Theory is always being developed, and I haven't "missed" it – nor do I think many communists have. The lack of interest in anarchism among communists has to do with it's essentially religio-ethical nature. That is to say, as anarchists do insofar as they address these things at all – that immediatism and assorted ecstatics do not substitute for the facilitation of broader, political change. Lenin's diagnosis was spot on and has more than stodd the test of time. Ultra-leftism in form is acquiesence in essence.

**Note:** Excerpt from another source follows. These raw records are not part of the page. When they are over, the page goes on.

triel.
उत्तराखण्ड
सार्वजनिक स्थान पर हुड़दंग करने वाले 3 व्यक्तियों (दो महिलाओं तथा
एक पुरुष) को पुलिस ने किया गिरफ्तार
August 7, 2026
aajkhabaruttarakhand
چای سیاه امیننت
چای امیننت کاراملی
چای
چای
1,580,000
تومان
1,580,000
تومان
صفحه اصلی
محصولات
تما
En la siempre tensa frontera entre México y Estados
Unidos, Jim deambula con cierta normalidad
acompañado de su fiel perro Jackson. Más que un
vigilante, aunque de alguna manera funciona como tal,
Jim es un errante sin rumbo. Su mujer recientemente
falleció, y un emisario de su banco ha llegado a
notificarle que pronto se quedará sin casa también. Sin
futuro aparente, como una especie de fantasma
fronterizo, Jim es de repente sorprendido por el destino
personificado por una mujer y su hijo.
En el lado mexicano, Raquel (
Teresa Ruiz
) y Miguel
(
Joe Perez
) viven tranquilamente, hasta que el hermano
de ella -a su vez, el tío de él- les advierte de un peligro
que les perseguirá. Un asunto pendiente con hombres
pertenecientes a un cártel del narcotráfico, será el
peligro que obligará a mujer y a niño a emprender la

Many of us take an active interest in things like Situationism, for all of its utter stupidity, eurocentric myopia and so on. Italian autonomous marxism is also of interest, and as should be mentioned – in both of the historical moments which gave rise to these trends – it was revolutionary communists who were out there on the streets fighting! Not just painting clever slogans, but organizing and trying to give organizational, conscious form to inchoate movements.
If you read the Nine Letters, it is exactly NOT about adopting a simple, straight line – but beginning an "audacious task" that goes far beyond the authors of these letters.

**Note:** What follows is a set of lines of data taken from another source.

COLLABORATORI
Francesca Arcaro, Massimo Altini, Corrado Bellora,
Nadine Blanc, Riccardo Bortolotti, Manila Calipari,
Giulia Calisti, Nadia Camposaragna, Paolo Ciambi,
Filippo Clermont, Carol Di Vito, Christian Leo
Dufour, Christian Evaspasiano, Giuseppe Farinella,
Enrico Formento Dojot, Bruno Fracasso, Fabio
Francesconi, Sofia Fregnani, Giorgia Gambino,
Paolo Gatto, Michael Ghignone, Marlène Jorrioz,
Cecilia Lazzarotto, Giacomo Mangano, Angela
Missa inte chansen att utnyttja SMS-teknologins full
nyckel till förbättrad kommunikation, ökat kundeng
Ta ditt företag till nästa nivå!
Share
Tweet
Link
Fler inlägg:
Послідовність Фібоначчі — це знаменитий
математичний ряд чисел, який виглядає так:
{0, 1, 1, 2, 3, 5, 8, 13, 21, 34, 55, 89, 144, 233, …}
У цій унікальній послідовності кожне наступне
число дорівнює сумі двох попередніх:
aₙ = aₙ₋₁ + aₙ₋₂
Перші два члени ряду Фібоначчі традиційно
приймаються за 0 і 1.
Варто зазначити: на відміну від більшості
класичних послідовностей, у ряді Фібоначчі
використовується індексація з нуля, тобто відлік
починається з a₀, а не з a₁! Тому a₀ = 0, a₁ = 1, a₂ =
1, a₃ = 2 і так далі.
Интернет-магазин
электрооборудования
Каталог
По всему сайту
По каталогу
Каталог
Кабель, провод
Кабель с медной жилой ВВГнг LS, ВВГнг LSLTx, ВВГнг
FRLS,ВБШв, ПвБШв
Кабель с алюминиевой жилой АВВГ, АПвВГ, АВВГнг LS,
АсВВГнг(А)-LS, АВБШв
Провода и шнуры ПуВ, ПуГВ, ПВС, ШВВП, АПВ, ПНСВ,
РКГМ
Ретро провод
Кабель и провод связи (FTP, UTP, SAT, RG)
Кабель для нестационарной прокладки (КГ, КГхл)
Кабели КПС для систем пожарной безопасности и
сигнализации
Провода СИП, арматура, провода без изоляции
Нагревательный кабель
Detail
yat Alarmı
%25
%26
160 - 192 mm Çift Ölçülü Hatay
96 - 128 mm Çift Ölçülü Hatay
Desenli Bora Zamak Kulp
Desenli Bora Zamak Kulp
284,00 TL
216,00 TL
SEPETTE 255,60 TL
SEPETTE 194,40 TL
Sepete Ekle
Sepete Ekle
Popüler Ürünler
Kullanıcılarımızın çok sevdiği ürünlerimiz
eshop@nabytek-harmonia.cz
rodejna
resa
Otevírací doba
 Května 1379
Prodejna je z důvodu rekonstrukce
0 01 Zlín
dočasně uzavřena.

Yes, here we are. Yes, (to me) Marxism-Leninism as a received dotrine does not offer us some laid-out path. But no, that doesn't mean abdicating materialism, a dialectical (transformative, contradictory) understanding of the world. It doesn't mean adopting a religio-ethical shrug as program.

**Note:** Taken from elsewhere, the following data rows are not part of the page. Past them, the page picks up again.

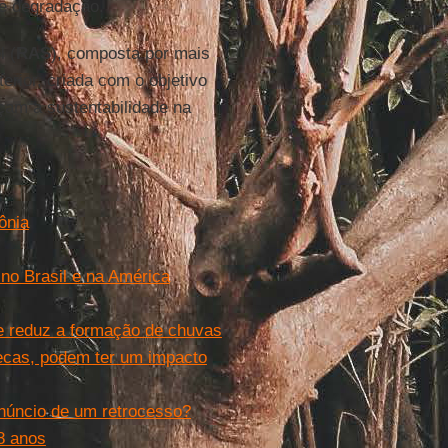
de degradação.
l (
RAS
), composta por mais
erior, criada com o objetivo
çam a sustentabilidade na
ônia
 no Brasil e na América
 e reduz a formação de chuvas
ecas, podem ter um impacto
núncio de um retrocesso?
8 anos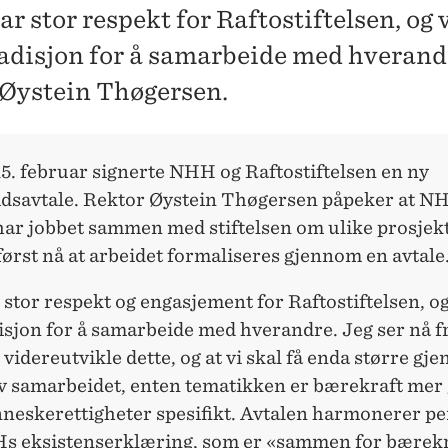
ar stor respekt for Raftostiftelsen, og 
radisjon for å samarbeide med hverandr
 Øystein Thøgersen.
5. februar signerte NHH og Raftostiftelsen en ny
dsavtale. Rektor Øystein Thøgersen påpeker at NH
har jobbet sammen med stiftelsen om ulike prosjek
 først nå at arbeidet formaliseres gjennom en avtale
 stor respekt og engasjement for Raftostiftelsen, og
isjon for å samarbeide med hverandre. Jeg ser nå fr
 videreutvikle dette, og at vi skal få enda større gje
av samarbeidet, enten tematikken er bærekraft mer 
nneskerettigheter spesifikt. Avtalen harmonerer pe
 eksistenserklæring, som er «sammen for bærekr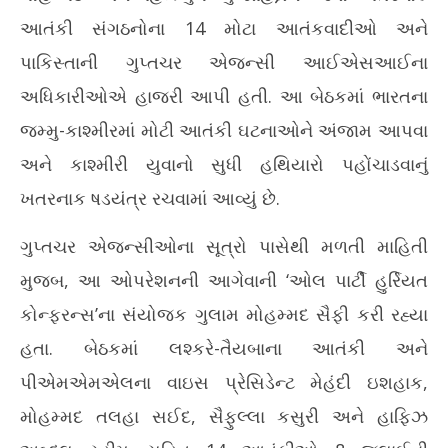
7,
આતંકી સંગઠનોના 14 મોટા આતંકવાદીઓ અને
20
પાકિસ્તાની ગુપ્તચર એજન્સી આઈએસઆઈના
અધિકારીઓએ હાજરી આપી હતી. આ બેઠકમાં ભારતના
જમ્મુ-કાશ્મીરમાં મોટી આતંકી ઘટનાઓને અંજામ આપવા
અને કાશ્મીરી યુવાનો સુધી હથિયારો પહોંચાડવાનું
ખતરનાક ષડયંત્ર રચવામાં આવ્યું છે.
ગુપ્તચર એજન્સીઓના સૂત્રો પાસેથી મળતી માહિતી
મુજબ, આ ઓપરેશનની આગેવાની ‘ઓલ પાર્ટી હુર્રિયત
કોન્ફરન્સ’ના સંયોજક ગુલામ મોહમ્મદ સૈફી કરી રહ્યા
હતા. બેઠકમાં લશ્કરે-તૈયબાના આતંકી અને
પીએમએમએલના વાઇસ પ્રેસિડેન્ટ મેહંદી ઇશહાક,
મોહમ્મદ તલહા સઈદ, સૈફુલ્લા કસુરી અને હાફિઝ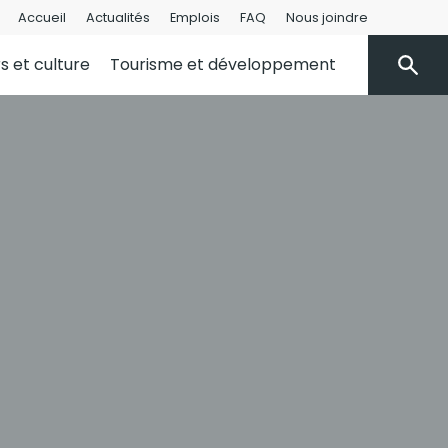
Accueil
Actualités
Emplois
FAQ
Nous joindre
rs et culture
Tourisme et développement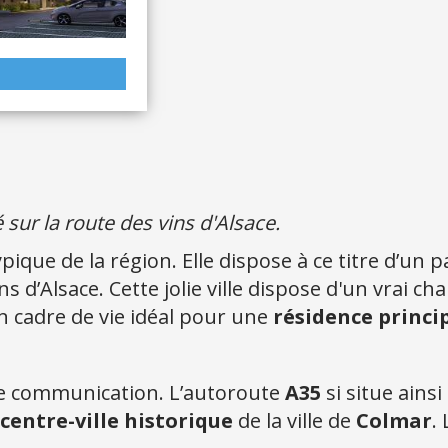
sur la route des vins d'Alsace.
pique de la région. Elle dispose à ce titre d’un 
ns d’Alsace. Cette jolie ville dispose d'un vrai
n cadre de vie idéal pour une
résidence princi
 de communication. L’autoroute
A35
si situe ains
centre-ville historique
de la ville de
Colmar
.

It means experiementing, struggling, interogating, organizing and, yes, even engaging in public theorizing.
I see no "romanticizing" of some "third world" revolution here, or anywhere among the post-Avakian Maoists. Maoism in our understanding was not about some mythical quality the "Third World" has as neo-proletarian stand-in. Rather, Maoism developed internationally and in China as anti-Revisionist Marxism, which is to say Bolshevism, which is to say revolutionary communism.
That specter is still haunting the world, and the that specter is what we seek to give form.
This is the opposite of doctrine, of sectarianism or dogmatism – which my reading of Situationism and contemporary (and historical) anarchism shows is hardly the special provence of MLM.
I encourage you to bring your ideas to the Kasama site.
Posted by: the burningman | April 03, 2008 at 10:39 AM
I don't know, exactly, what religio-ethico nature you are talking about, as I am sure I have not gone to Mass recently or sat in a coffee shop bemoning the lack of universal morality. Nor am I exactly sure why immediacy (defined as the smashing of the state, blood brother to capital and its perpetual twin) is bad either.
What I do know, is that your statement that "Revolutionary communists" (which I presume you mean MLM oriented) were involved in either May 68' or the longer simmering tensions of Italy, is absurd on its face, like saying the Soviet tanks in the streets of Hungary were there to save the revolution the people. Flipping through Storming Heaven, a fairly lengthy review of the development of autonomous marxism in Italy, I see nary a peep about Maoists, and what there is about Lenin is their development COUNTER to his writings. As for '68, theres enough books documenting that movement to clearly show that, again, Leninists and Maoists were almost nowhere to be seen, certainly not in any vanguard of their own making.
This is a critical point, and belies the almost constant opportunism that you yourself point out as "[giving] organizational, conscious form to inchoate movements", that if following Lenin's examples, means right into the Gulag.